DALLAS (CBSDFW.COM) – A man being held in the Dallas County jail on a murder charge will soon be released after the Dallas Police Department lost data that could have included evidence in his criminal case.
Jonathan Pitts, who pleaded not guilty to the 2019 murder, was set to go on trial Thursday.
But on that same day, Dallas County records show the prosecutor filed a motion to delay the trial.
In his motion, the prosecutor said after discussing with the lead detective in the case, “It was learned the potential data has been deleted from his k-drive.”
Pitts’ attorney, George Ashford, said Friday that he was told some of the evidence in their case may have been mistakenly deleted and that the detective won’t know until an audit is completed.
Pitts will have to wear an ankle monitor.
It comes after this week’s disclosure Dallas PD lost eight terabytes of data as it was being moved into long-term storage.
Dallas County DA John Creuzot publicly disclosed the situation this week in a memo. He was out of town Friday and declined comment.
In his memo, Creuzot revealed the city of Dallas had only notified him about the situation on Aug. 6, while the city became aware of it April 5.

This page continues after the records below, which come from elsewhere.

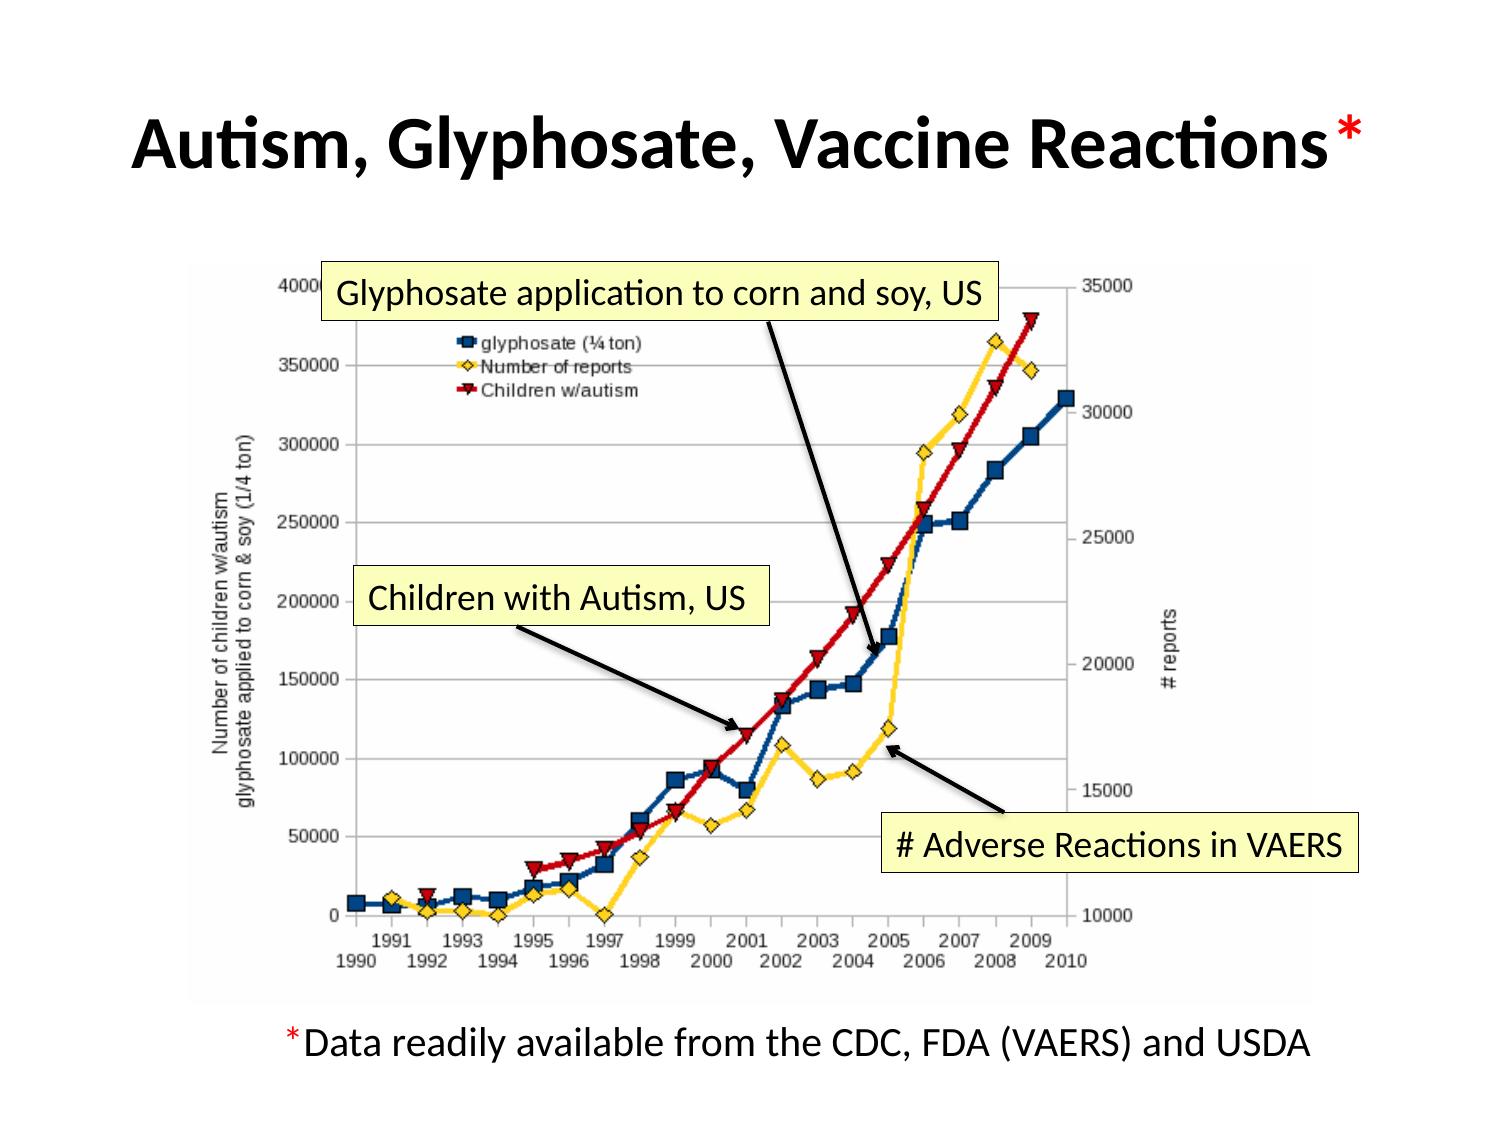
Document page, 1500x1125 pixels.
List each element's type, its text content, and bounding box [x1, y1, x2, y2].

title Autism, Glyphosate, Vaccine Reactions* [75, 45, 1425, 233]
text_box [516, 625, 740, 730]
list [74, 262, 1426, 1006]
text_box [767, 321, 878, 657]
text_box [885, 745, 1005, 813]
text_box *Data readily available from the CDC, FDA (VAERS) and USDA [267, 1014, 1327, 1072]
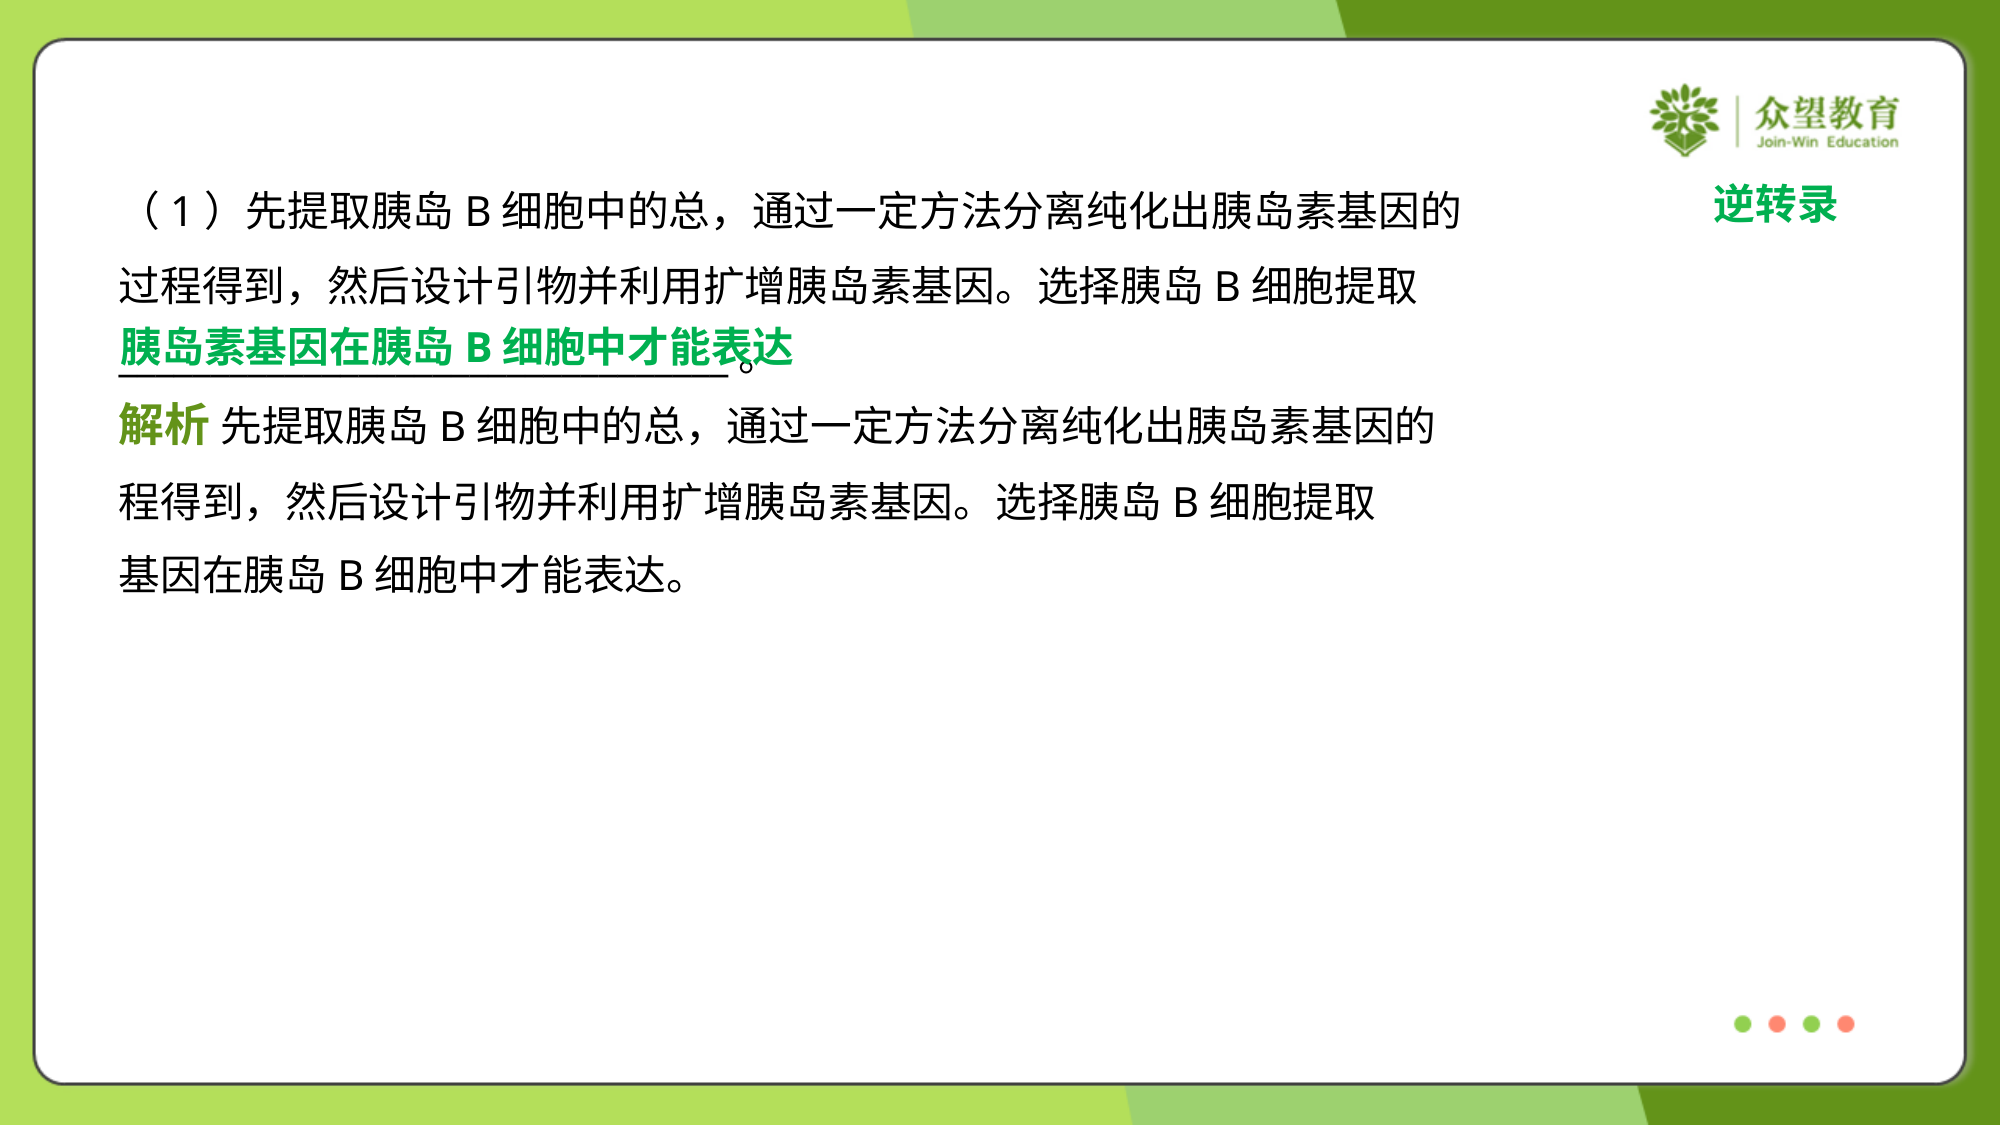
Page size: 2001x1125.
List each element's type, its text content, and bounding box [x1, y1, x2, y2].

Toby Shook, a defense attorney in Dallas, worked as a prosecutor for the Dallas District Attorney’s Office for 23 years, and served as the Chief of the Felony Trial Division. “This could be a very serious issue. This is a really big red flag if you’re a defense attorney. You have to determine if there’s evidence, interviews, potentially exculpatory evidence that’s been lost by DPD.”
He said the delay in reporting the situation to the DA’s office is troubling. “It would be very concerning for the DA’s office to get late notice for one, and then to try to determine exactly what kind of data breach we have.”
Dallas Mayor Eric Johnson said this week he was blindsided by the disclosure. He said residents deserve an explanation.
Council member Paula Blackmon, who worked at City Hall for two previous mayors, Tom Leppert and Mike Rawlings, expressed concern the mayor was never told by city staff.
She said former City Manager Mary Suhm always notified them when something urgent came up. “That was the mantra, no surprises. She didn’t want to be blind-sided and she didn’t want to the Mayor, nor her city council to be blind-sided. I think that’s the alarming part of this is why people were not notified.”
The city said it was the intention to fully evaluate whether the data was recoverable or not to know the full extent of the problem, if any.
But Blackmon said the mayor and council members should still have been given a heads up. “You basically should say this happened. Give us a week to get details. Give us a month to get details. We don’t know what this means.”
CBS 11 News requested an interview with a city administrator about this but didn’t hear back.